Again, the devil took him to a very high mountain and showed him all the kingdoms of the world and their splendor. “All this I will give you,” he said, “if you will bow down and worship me.”

Jesus said to him, “Away from me, Satan! For it is written: ‘Worship the Lord your God, and serve him only.’

Reject God and the path of the cross and all the kingdoms of the earth (empire and power) will be given to you says Satan. Again, Jesus rejects this temptation, he embraces the path of suffering and death, putting his trust in God. The meek, the submissive-those that submit to the rule of Christ, will inherit the earth. Jesus is proclaiming a kingdom “not of this world.” Although it seems that evil has won, the Christian hope is that God will prevail. Following Jesus requires a leap of faith, a trust that radical Jesus following, a rejection of the violent tactics of empire, will lead to the kingdom of God coming to earth.

Back to Bethany:

But Jesus said, “leave her alone. Why do you trouble her? She has done a beautiful thing to me. For you will always have the poor with you, and whenever you want, you can always do good for them. But you will not always have me. She has done what she could; she anointed my body beforehand for burial. And truly, I say to you, wherever the gospel is proclaimed in the whole world, what she has done will be told in memory of her.”

Jesus loves the sinners who come to him. Peter and Judas both betrayed Jesus. Peter came back with remorse, and became the rock upon which the church was built. Judas made himself the man-god and despite his later remorse and despair, would rather kill himself then come back to Jesus in repentence.

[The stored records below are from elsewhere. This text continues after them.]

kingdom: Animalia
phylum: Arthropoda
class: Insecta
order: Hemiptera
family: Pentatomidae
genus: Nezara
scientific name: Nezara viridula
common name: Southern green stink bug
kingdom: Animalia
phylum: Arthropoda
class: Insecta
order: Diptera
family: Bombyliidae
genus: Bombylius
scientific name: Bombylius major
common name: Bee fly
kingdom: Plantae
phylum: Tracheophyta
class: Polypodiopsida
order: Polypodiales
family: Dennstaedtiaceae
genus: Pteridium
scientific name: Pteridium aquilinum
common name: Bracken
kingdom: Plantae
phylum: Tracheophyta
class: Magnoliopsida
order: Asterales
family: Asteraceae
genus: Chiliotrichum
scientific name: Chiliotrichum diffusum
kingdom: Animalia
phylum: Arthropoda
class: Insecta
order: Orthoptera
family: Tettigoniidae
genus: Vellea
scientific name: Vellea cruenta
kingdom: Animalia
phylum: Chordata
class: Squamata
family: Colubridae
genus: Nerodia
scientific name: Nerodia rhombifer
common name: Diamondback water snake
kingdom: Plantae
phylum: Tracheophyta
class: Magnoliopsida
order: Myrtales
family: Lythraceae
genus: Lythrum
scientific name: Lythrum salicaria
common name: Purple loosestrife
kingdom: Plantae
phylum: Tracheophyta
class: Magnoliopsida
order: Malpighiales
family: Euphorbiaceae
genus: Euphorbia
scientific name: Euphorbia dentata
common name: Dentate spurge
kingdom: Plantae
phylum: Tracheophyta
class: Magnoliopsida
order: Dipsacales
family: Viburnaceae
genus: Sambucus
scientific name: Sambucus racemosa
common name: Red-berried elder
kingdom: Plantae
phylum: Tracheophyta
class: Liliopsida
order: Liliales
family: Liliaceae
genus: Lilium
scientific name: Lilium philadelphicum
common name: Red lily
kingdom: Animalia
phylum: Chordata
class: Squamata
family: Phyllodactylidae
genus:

What follows immediately after this story is significant:

Then Judas Iscariot who was one of the twelve, went to the chief priests in order to betray him. And when they heard it, they were glad an promised to give him money. And he sought an opportunity to betray him.

Judas is going to the chief priests, the paradigms of hypocrisy and self righteousness. He is casting his lot with those who think they are good enough on their own, the self righteous ones who want “ethics without Jesus.” He, like the Chief Priests, is his own Lord. He sells Jesus for money. He is rejecting the path of suffering, the path to the cross (and the eventual resurrection) by giving into the satanic temptation of the “kingdoms of this world.”

To submit to Jesus and proclaim him as Lord is to reject the way of the world and to embrace the path of suffering. It is to reject the comforts of easy route and to follow Jesus to the cross, to be crucified, and be raised again. Can I live up to that? No, I can’t.